Locate the line that contains "The object shows" in the entries below, then repeat it and every following line through the line that contains "Image 2: Row", exactly, and no others.

--- Data in this exercise ---
--- START ---
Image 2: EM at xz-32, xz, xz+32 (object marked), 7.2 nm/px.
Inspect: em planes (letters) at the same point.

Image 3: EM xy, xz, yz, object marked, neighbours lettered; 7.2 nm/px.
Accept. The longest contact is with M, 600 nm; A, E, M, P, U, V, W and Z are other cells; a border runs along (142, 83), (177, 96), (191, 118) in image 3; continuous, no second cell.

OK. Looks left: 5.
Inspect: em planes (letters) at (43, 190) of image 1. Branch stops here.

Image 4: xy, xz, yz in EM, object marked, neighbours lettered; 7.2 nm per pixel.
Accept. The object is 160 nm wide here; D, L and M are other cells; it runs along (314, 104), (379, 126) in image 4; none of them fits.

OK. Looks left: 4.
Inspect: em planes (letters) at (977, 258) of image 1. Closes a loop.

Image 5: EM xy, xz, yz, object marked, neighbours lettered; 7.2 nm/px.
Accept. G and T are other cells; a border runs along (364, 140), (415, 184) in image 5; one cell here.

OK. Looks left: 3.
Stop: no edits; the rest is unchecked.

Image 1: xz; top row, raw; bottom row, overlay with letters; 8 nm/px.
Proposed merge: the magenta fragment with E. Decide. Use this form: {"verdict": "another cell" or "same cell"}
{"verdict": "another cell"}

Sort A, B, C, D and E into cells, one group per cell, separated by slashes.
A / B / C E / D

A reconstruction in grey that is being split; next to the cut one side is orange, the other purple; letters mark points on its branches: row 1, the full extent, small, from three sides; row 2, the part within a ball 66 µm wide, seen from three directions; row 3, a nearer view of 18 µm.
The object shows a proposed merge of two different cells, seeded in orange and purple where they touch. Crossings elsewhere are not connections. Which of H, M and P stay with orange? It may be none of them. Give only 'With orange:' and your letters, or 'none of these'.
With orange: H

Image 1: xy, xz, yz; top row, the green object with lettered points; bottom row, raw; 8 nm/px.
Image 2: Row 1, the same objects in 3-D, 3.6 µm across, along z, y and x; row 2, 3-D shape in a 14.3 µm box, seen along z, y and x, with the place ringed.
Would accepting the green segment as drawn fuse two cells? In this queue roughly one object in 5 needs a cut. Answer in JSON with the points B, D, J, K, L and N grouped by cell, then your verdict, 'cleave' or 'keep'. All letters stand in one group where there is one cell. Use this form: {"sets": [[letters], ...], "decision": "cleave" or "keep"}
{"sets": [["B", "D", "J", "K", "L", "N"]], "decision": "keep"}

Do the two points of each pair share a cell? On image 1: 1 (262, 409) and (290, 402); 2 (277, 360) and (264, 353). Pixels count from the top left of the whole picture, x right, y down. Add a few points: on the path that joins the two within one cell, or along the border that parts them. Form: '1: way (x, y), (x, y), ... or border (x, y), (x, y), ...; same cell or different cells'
--- END ---
--- Worked solution ---
The object shows a proposed merge of two different cells, seeded in orange and purple where they touch. Crossings elsewhere are not connections. Which of H, M and P stay with orange? It may be none of them. Give only 'With orange:' and your letters, or 'none of these'.
With orange: H

Image 1: xy, xz, yz; top row, the green object with lettered points; bottom row, raw; 8 nm/px.
Image 2: Row 1, the same objects in 3-D, 3.6 µm across, along z, y and x; row 2, 3-D shape in a 14.3 µm box, seen along z, y and x, with the place ringed.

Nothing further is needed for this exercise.